The thing that prevents doing all that right now is simple: /nix/store is just not long enough, and requires a username of at most 4 characters, even when putting the store directly in the home.

vcunat commented 6 years ago

This idea certainly was discussed at some point (years ago). From the top of my head, there are problems with too long path-names, and I'm afraid this would extend the problems to more users https://github.com/NixOS/nixpkgs/issues/10854

Ekleog commented 6 years ago

Hmm… If the problem is only about the shebang, this means we've got 127 bytes to use. Which, if I'm not mistaken, means around 60 more chars possible to add to the store path (unless using a store path twice in the shebang, but a random pick of store path here was 78-chars long with /bin/ls appended, so that wouldn't pass anyway).

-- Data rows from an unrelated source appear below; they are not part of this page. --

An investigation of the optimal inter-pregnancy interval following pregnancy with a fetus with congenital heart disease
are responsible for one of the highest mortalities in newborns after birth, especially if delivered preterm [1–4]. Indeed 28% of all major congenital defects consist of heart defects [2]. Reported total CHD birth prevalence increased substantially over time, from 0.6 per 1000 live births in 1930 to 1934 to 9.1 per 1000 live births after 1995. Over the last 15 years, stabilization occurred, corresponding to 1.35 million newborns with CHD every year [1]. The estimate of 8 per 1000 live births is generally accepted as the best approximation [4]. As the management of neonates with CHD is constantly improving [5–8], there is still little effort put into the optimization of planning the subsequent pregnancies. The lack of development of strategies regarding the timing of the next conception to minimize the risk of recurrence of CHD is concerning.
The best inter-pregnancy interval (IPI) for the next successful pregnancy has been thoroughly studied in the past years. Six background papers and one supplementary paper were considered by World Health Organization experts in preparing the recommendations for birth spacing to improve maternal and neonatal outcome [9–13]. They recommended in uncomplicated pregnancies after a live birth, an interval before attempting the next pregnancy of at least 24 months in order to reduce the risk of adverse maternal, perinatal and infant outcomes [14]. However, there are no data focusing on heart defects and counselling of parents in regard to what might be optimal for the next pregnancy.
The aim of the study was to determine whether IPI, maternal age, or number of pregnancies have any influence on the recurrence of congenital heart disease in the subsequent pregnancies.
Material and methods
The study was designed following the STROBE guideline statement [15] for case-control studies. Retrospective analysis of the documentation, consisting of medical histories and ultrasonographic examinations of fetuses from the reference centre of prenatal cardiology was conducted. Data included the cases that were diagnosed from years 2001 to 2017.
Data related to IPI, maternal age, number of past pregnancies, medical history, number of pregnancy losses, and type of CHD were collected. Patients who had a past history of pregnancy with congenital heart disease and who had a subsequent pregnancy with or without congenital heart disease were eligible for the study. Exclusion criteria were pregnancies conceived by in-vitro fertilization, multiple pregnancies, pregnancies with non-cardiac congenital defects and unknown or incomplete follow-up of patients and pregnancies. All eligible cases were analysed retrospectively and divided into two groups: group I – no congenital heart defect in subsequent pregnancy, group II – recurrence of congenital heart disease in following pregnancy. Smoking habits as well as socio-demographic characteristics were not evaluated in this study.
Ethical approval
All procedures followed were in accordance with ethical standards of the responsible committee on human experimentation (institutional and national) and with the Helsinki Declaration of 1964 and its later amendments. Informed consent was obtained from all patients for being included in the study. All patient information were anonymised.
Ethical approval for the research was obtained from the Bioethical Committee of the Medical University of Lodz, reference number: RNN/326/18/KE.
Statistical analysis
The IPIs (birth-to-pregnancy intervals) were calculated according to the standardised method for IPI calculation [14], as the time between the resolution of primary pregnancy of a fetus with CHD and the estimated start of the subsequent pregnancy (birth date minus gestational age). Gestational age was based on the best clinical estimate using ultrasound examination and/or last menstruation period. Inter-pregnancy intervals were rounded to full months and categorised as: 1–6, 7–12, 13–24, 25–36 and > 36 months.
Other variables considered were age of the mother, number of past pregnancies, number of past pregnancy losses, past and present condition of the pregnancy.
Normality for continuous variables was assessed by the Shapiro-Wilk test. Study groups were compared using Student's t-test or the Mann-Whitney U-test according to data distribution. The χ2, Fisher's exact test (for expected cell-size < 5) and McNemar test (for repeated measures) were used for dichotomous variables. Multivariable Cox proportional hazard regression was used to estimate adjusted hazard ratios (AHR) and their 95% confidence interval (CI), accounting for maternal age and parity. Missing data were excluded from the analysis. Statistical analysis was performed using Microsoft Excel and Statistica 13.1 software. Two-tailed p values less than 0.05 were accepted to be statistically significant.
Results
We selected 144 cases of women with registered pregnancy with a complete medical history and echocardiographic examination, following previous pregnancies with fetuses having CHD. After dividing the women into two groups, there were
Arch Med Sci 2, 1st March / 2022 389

While I say “a very long path”, I actually mean “anything that can be assumed to be long enough to map to a directory controlled by the user. I think assuming usernames are <20 chars (including potential split into /home/[group]/[user] -- the longest I know of is, I think, 14-chars under /home/), which would mean ~28 chars (to allow for a one-letter subdirectory of the home directory at least), while /nix/store currently has 10. So that'd be about 18 chars more.

I wonder whether 18 more bytes in the store path would be enough to trigger breakage that would not already be occurring? Also, I'm thinking maybe having nix force having long paths would avoid this path-length impurity that hit in the issue you linked, NixOS/nixpkgs#10854: this way the packages would be broken for everyone, not only for those with custom stores, and thus nixpkgs would be long-path-to-store-safe.

Obviously, this means the path to there is even more retro-compatibility-ambushed than before, so maybe that'd just be too complex to pull off.

orivej commented 6 years ago

You could try /tmp/smthg.

7c6f434c commented 6 years ago

That was discussed, and the drawback is that /tmp is quite often auto-wiped, and of course there are security problems with re-creating the symlink every time.

vcunat commented 6 years ago

Re-creating a single symlink when starting a user profile seems fairly simple, but I can't claim to know well the intended use case (systems where you can't get write access to /nix nor userns).

7c6f434c commented 6 years ago

Creating a conflict between two user profiles that way sounds simple, too…

(Yes, if there is perfect trust and some coordination between Nix-using users of the machine, the prefixes will be randomized and pre-checked for uniqueness)

vcunat commented 6 years ago

You can rewrite all your paths to another /tmp/random prefix anytime, but yes, that's nontrivial...

edolstra commented 6 years ago

Closing this because there is about zero chance of this ever happening: It would cause a staggering amount of work / migration pain for little benefit (namely, it would only help users who cannot have namespace enabled for some reason).

vcunat commented 6 years ago

BTW, @Ekleog, I'm curious why you dismissed proot. I remember people reported using it successfully years ago, in some restricted environments (scientific clusters or some such IIRC).

Ekleog commented 6 years ago

@vcunat The problem is “years ago”: proot doesn't support recent kernels without lots of quirks https://github.com/proot-me/PRoot/issues/106

@edolstra For users who cannot have userns enabled, well, that's the case of a lot of shared systems where the admin is security-minded :) (not trying to argue, though, as it's indeed a high amount of work for relatively little benefit for the average user)

vcunat commented 6 years ago

Thanks for the link. That's unfortunate.